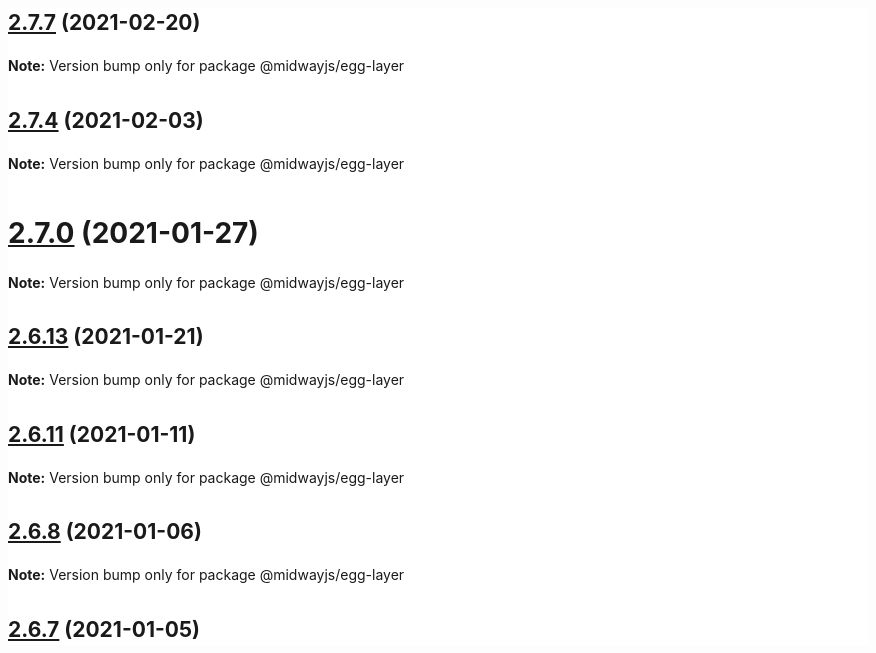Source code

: 



## [2.7.7](https://github.com/midwayjs/midway-faas/compare/v2.7.6...v2.7.7) (2021-02-20)

**Note:** Version bump only for package @midwayjs/egg-layer





## [2.7.4](https://github.com/midwayjs/midway-faas/compare/v2.7.3...v2.7.4) (2021-02-03)

**Note:** Version bump only for package @midwayjs/egg-layer





# [2.7.0](https://github.com/midwayjs/midway-faas/compare/v2.6.13...v2.7.0) (2021-01-27)

**Note:** Version bump only for package @midwayjs/egg-layer





## [2.6.13](https://github.com/midwayjs/midway-faas/compare/v2.6.12...v2.6.13) (2021-01-21)

**Note:** Version bump only for package @midwayjs/egg-layer





## [2.6.11](https://github.com/midwayjs/midway-faas/compare/v2.6.10...v2.6.11) (2021-01-11)

**Note:** Version bump only for package @midwayjs/egg-layer





## [2.6.8](https://github.com/midwayjs/midway-faas/compare/v2.6.7...v2.6.8) (2021-01-06)

**Note:** Version bump only for package @midwayjs/egg-layer





## [2.6.7](https://github.com/midwayjs/midway-faas/compare/v2.6.6...v2.6.7) (2021-01-05)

·····

Copy out every line of the data above that contains the string "faas".

▶ [Response area]
## [2.7.7](https://github.com/midwayjs/midway-faas/compare/v2.7.6...v2.7.7) (2021-02-20)
## [2.7.4](https://github.com/midwayjs/midway-faas/compare/v2.7.3...v2.7.4) (2021-02-03)
# [2.7.0](https://github.com/midwayjs/midway-faas/compare/v2.6.13...v2.7.0) (2021-01-27)
## [2.6.13](https://github.com/midwayjs/midway-faas/compare/v2.6.12...v2.6.13) (2021-01-21)
## [2.6.11](https://github.com/midwayjs/midway-faas/compare/v2.6.10...v2.6.11) (2021-01-11)
## [2.6.8](https://github.com/midwayjs/midway-faas/compare/v2.6.7...v2.6.8) (2021-01-06)
## [2.6.7](https://github.com/midwayjs/midway-faas/compare/v2.6.6...v2.6.7) (2021-01-05)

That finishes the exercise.